The Alien RS does not pivot sideways. Not even a bit. As we have just reviewed it is meticulously designed to not do so. However its stiffness comes in an easy way. There are no weird layers, nothing sticks out and it is incredibly light. I believe the crampon game would not be as sensitive as on the Procline but with 890g you should be able to smash uphill any ski line that you have in mind. Scarpa has tried to increase sensibility by making a very thin layer of rubber under the toes.
Another important factor to consider is that after several of activity, a lighter boot with stiffer structure will make you progress easier on straightforward mountaineering ground such as couloirs, however if things get serious in a specific section that requires a very technical sequence, then side rotation can set the difference.
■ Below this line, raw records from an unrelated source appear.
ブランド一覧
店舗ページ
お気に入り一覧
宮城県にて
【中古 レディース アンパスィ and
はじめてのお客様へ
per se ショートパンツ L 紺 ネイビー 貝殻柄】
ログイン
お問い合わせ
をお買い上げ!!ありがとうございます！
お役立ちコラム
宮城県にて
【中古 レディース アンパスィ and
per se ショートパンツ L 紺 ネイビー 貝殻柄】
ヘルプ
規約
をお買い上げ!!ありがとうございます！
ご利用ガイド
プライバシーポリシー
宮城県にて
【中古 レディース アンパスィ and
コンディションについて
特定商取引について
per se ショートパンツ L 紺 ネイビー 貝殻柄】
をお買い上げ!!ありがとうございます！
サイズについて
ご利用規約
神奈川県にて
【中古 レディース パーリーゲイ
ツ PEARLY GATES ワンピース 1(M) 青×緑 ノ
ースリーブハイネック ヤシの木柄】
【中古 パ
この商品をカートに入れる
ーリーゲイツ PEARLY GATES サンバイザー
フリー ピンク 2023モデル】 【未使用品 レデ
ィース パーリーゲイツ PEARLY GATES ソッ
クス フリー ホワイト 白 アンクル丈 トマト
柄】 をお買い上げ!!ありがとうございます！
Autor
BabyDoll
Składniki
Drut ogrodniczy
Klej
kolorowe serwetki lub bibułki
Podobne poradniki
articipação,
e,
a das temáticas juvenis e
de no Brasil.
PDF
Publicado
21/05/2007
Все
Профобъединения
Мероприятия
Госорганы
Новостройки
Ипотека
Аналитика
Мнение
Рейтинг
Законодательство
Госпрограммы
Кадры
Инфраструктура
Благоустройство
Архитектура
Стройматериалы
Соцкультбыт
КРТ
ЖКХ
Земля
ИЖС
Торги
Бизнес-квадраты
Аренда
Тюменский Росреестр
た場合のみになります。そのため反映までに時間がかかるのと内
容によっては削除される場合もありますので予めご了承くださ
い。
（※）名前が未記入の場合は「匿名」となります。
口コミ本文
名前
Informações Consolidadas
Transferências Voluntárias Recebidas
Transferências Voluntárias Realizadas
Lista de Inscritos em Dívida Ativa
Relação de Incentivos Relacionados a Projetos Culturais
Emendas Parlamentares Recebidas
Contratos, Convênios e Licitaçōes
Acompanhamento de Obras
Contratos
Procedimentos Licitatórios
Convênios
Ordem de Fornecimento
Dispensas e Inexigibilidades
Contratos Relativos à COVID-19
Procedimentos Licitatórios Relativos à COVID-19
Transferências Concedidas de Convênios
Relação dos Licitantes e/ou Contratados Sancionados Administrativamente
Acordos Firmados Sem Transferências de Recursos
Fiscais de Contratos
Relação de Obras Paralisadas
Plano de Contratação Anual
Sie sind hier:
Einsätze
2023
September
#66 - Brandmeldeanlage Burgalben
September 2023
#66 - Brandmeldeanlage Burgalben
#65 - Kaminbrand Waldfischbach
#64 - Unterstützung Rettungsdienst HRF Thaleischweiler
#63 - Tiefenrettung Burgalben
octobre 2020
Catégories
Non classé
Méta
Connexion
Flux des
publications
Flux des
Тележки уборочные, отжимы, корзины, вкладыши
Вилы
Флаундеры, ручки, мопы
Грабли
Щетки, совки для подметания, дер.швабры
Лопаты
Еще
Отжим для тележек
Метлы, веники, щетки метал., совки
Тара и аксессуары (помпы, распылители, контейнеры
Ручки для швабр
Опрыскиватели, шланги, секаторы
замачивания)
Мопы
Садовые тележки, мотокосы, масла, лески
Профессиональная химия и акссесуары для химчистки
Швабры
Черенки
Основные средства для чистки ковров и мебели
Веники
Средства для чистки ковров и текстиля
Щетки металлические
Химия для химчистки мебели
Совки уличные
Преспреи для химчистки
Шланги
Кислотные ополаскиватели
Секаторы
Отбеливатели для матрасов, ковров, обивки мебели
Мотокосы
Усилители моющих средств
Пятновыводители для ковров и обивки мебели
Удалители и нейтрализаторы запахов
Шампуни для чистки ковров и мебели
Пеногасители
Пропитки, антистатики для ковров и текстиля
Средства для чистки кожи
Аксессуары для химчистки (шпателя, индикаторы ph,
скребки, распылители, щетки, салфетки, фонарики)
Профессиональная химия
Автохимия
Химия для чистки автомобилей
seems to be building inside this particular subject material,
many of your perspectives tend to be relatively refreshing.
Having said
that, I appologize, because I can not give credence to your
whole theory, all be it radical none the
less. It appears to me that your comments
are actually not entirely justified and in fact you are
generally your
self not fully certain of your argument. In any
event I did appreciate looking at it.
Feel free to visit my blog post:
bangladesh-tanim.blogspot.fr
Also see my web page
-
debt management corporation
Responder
Again, I will be more confident judging the technical mountaineering performance of the Alien RS after having tested it on couloirs, ridges and mix ground.
99mm large on Metatarsus.
I have quite a large foot, and I felt very comfortable on the boot. I did not have a pressure spot, and I found that the adjusting system compressed the boot uniformly making it user friendly and reliable. It is true that the inner boot is extremely thin, so you don’t really have room for cushion in case you have a part of your feet that sticks out. I appreciated that it does not press on the arch. Sometimes ski mountaineering boots try to be more neat by been narrow, and in my case, this translates in horrible pain, swollen feet and cold feeling on my toes.
For summing up,
We have a racing weight ski boot, with clever mountaineering features under a neat design that actually feels solid enough for charging downhill. Under my eyes it feels like a solid candidate to consider for late winter/early spring activities that involve long distances, alpine ground, high summits and still good snow. The first thing I thought when I realized it’s weight and that I actually felt locked on the boot, was that I would no doubt invest those 200g saved per boot on getting proper wood core skis and leave carbon behind.
Hopefully that way you can get proper ski mountaineering weight without compromising charging performance. Now we just have to put all those ingredients to test and check the Alien RS on it’s natural environment!